**CONSEGNA 1:** Indichi tutti gli obiettivi che il brano selezionato attribuisce al 5G nelle trasmissioni.
**CONSEGNA 2:** Secondo il brano selezionato, quale ruolo ricopre Stefano Ciccotti?
━━ BRANO SELEZIONATO ━━
Articolo di Dario D’Elia, Wired
L’obiettivo è di sgravare le reti locali in occasione di eventi live, di potenziare la copertura e di migliorare l’integrazione con lo streaming. A che punto sono i test.
I broadcaster tradizionali non hanno mai puntato troppo sulle trasmissioni tramite rete mobile, soprattutto dopo Dvb-h fra il 2008 e il 2012, ma il 5G sta attirando una rinnovata attenzione. Ne è convinto Stefano Ciccotti, responsabile tecnologico di Rai.
━━━
━━ MATERIALE FORNITO ━━
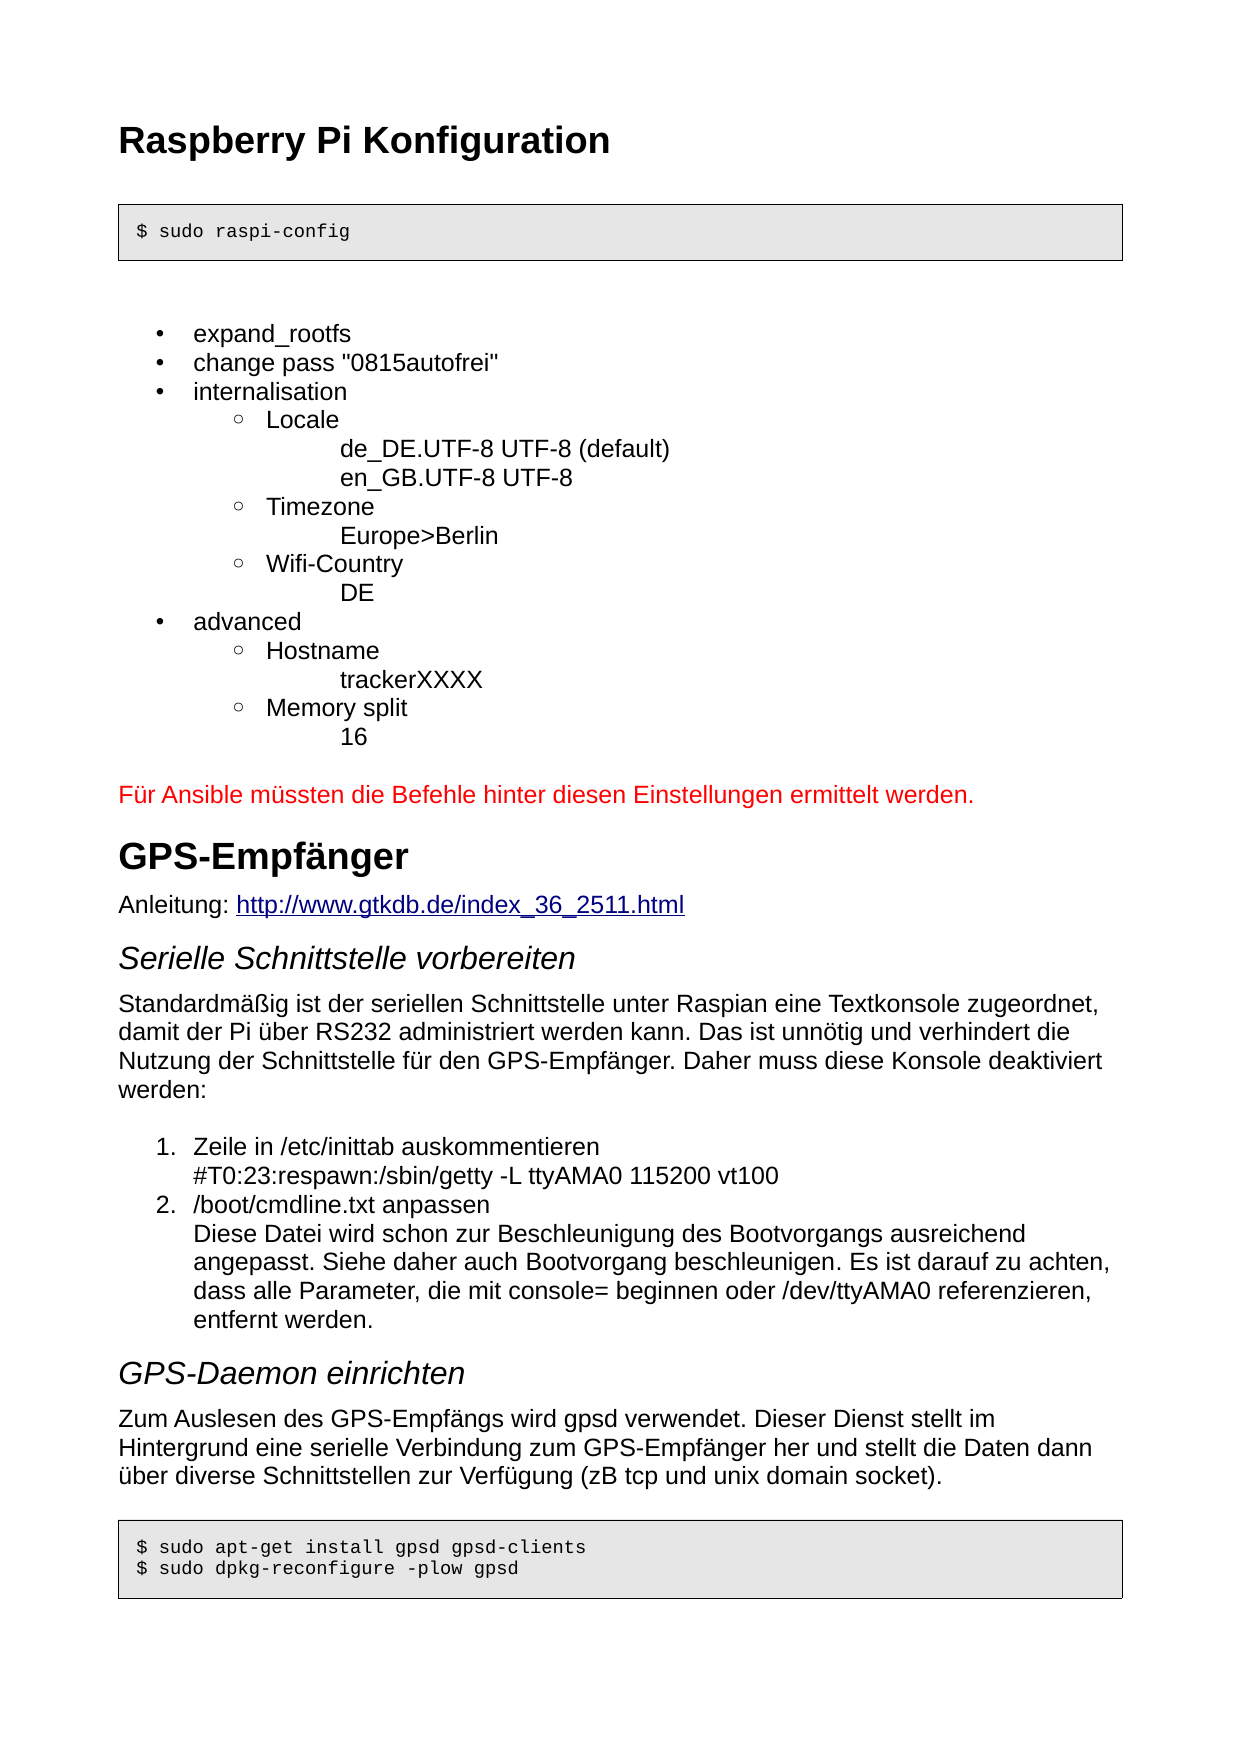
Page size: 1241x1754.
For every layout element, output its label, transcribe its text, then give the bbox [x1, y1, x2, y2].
━━━
**SOLUZIONE 1:**
- Sgravare le reti locali in occasione di eventi live
- Potenziare la copertura
- Migliorare l’integrazione con lo streaming

**SOLUZIONE 2:** È il responsabile tecnologico di Rai.